Considering conditions off the coast of Britain are much more challenging, and the race is more than twice as long, it is feasible that the speed could be significantly faster in the relatively calm waters (and much shorter distance) faced in R2AK. The boat that they used is also a relatively inefficient design, designed more for rough oceans than speed. For the Inside Passage, a much lighter and lower profile vessel could be used. It is not inconceivable at all that a strong crew in an intelligently designed vessel could sustain 4 knots entirely by human power. It might be a rowing boat, or some other type of craft.
It is unlikely that a human-powered craft will win this year, since no likely candidates have entered. To me, it seems the Holy Grail of the Race to Alaska isn’t just to win it, but to win it by human power. It is possible to win by human power, but it won’t be easy, and to do so would be one of the greatest accomplishments. A combination of strength, design and luck will need to come together to make it happen.

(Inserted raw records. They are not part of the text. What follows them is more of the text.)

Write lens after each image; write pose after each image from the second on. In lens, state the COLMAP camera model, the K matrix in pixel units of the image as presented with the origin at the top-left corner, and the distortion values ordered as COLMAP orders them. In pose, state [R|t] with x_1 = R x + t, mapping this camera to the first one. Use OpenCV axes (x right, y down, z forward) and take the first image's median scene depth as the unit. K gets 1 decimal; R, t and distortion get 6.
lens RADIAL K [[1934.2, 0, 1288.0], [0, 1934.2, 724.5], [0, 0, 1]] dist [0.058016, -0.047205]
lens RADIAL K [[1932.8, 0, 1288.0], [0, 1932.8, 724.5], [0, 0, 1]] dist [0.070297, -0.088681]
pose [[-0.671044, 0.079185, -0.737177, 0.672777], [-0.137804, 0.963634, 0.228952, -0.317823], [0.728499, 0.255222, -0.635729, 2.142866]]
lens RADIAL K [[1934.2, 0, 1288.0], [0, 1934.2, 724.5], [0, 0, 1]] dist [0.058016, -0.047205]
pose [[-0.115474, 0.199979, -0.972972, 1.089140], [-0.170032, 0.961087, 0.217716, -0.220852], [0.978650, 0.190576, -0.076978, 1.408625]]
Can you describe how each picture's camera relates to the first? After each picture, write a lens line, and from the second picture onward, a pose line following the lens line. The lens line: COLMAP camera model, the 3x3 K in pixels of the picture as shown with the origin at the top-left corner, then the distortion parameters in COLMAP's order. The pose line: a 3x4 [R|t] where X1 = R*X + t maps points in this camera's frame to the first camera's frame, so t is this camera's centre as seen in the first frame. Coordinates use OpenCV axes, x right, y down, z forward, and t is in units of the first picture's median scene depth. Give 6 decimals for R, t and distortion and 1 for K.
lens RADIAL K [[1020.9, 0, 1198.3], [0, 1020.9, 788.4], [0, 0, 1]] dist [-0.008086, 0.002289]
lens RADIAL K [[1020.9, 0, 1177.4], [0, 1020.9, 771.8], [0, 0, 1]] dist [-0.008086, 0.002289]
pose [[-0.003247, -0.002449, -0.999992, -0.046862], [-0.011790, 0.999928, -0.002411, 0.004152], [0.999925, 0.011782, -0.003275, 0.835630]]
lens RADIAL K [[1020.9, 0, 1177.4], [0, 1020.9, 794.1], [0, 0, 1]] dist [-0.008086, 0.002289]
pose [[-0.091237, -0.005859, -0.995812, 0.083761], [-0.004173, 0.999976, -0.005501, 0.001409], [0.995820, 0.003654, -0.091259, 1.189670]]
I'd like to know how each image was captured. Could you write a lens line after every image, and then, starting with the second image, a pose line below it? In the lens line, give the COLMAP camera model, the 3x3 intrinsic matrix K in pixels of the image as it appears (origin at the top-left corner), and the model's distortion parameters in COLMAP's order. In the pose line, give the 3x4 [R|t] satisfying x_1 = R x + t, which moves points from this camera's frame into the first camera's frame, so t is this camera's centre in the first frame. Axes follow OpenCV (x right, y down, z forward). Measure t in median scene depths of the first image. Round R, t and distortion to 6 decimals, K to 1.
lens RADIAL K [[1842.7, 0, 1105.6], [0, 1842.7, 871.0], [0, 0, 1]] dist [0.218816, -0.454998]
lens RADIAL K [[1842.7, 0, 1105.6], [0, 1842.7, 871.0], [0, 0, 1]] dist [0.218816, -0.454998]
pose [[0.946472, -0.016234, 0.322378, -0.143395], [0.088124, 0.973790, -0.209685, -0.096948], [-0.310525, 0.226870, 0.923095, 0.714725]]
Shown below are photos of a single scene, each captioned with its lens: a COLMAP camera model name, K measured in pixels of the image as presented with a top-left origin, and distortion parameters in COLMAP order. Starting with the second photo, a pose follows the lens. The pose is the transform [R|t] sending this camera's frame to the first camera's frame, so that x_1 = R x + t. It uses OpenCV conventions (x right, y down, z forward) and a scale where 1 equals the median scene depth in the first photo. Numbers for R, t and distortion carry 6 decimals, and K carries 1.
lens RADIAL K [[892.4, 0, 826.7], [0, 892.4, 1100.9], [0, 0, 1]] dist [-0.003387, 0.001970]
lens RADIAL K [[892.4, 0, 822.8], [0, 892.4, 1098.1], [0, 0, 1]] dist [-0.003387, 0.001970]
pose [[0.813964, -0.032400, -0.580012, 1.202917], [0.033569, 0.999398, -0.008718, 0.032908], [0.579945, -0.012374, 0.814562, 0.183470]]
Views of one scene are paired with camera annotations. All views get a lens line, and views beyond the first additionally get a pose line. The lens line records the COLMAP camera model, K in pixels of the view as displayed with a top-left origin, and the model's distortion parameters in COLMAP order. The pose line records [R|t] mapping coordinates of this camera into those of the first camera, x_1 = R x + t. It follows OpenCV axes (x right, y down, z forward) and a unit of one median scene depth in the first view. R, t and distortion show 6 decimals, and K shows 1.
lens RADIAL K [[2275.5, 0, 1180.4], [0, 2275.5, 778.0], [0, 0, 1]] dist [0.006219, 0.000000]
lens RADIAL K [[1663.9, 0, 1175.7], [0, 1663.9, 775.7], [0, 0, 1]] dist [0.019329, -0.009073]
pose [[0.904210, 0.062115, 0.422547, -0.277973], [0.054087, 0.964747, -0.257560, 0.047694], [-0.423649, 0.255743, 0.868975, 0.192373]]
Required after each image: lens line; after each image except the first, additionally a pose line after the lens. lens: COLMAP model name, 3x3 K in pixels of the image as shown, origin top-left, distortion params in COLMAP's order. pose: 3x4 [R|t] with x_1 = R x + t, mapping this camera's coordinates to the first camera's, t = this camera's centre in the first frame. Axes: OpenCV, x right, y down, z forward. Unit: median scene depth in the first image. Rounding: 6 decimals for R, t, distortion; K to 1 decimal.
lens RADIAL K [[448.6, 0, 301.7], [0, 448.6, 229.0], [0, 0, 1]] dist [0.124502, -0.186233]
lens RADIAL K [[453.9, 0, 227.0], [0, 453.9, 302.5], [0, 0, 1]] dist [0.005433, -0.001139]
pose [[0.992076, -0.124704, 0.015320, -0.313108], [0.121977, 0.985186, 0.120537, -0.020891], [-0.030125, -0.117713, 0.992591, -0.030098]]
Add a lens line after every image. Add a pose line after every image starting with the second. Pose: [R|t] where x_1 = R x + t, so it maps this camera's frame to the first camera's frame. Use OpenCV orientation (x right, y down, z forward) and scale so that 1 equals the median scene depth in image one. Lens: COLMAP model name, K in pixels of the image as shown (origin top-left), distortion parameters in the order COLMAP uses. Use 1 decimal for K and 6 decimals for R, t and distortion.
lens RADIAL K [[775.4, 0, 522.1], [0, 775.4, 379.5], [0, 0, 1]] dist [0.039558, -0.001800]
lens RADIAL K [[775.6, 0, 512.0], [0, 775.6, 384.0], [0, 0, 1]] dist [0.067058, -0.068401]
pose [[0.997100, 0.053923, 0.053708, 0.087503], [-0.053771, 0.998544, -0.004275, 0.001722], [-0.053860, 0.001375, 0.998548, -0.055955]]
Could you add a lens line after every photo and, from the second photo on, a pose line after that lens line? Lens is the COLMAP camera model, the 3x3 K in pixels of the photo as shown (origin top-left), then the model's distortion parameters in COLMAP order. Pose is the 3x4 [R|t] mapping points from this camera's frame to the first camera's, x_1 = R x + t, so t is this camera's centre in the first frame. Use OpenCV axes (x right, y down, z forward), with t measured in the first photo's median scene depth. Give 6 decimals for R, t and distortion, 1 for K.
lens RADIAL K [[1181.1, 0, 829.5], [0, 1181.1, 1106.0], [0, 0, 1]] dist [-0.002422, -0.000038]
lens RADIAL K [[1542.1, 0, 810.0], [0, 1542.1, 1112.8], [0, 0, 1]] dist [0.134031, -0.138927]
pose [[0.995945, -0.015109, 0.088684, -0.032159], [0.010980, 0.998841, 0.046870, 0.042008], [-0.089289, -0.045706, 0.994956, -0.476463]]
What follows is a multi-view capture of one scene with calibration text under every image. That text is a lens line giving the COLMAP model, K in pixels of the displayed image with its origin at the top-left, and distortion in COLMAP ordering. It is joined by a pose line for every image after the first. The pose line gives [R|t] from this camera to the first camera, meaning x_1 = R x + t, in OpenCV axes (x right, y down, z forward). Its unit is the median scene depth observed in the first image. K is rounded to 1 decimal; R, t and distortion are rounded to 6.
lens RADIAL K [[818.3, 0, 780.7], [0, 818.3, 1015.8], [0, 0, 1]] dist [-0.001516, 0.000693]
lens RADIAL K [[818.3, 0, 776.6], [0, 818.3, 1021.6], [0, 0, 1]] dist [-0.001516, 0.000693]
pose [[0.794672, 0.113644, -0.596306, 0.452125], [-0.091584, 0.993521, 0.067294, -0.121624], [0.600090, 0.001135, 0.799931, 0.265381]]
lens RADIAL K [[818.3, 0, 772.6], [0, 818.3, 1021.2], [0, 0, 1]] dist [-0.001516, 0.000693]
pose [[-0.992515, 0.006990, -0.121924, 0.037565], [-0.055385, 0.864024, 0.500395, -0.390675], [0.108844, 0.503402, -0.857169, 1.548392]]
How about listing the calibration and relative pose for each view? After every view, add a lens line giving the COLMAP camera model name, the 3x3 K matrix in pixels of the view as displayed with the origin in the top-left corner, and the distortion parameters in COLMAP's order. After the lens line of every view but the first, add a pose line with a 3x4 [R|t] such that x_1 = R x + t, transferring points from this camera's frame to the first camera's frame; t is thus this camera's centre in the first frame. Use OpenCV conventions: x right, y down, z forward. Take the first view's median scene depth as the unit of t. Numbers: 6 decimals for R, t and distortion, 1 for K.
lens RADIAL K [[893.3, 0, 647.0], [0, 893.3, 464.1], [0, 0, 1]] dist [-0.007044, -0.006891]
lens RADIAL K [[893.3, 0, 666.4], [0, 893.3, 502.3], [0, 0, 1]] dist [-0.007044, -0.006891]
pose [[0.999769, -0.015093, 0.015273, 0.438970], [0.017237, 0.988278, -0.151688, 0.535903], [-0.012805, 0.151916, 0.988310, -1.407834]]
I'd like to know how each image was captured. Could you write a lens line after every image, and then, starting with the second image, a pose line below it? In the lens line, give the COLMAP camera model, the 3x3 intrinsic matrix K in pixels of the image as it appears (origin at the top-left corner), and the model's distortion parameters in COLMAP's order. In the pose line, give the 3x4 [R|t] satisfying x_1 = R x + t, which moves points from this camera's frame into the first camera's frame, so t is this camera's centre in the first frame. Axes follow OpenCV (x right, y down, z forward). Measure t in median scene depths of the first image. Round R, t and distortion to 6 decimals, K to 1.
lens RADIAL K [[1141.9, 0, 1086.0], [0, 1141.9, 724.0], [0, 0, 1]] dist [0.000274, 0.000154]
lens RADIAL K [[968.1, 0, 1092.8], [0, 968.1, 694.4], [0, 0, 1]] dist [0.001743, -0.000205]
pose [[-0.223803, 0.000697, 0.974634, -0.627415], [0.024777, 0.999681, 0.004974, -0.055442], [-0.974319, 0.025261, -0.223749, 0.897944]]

A friend of mine Greg Kolodziejzyk, is pondering entering R2AK 2016. Greg is not just a phenomenal athlete, but a genius in designing fast human powered vehicles. He holds the world records for both the greatest distance travelled by human power over land in 24 hours (over 1000 km), and the greatest distance over water (without current) in 24 hours (242 km – that’s one man propelling himself continuously propelling himself at 5.5 knots for 24 hours!). Greg’s designing a radical new boat which he feels will be perfect for R2AK. If anyone has what it takes to properly pit human-potential against wind, it’s Greg. Should be an interesting one!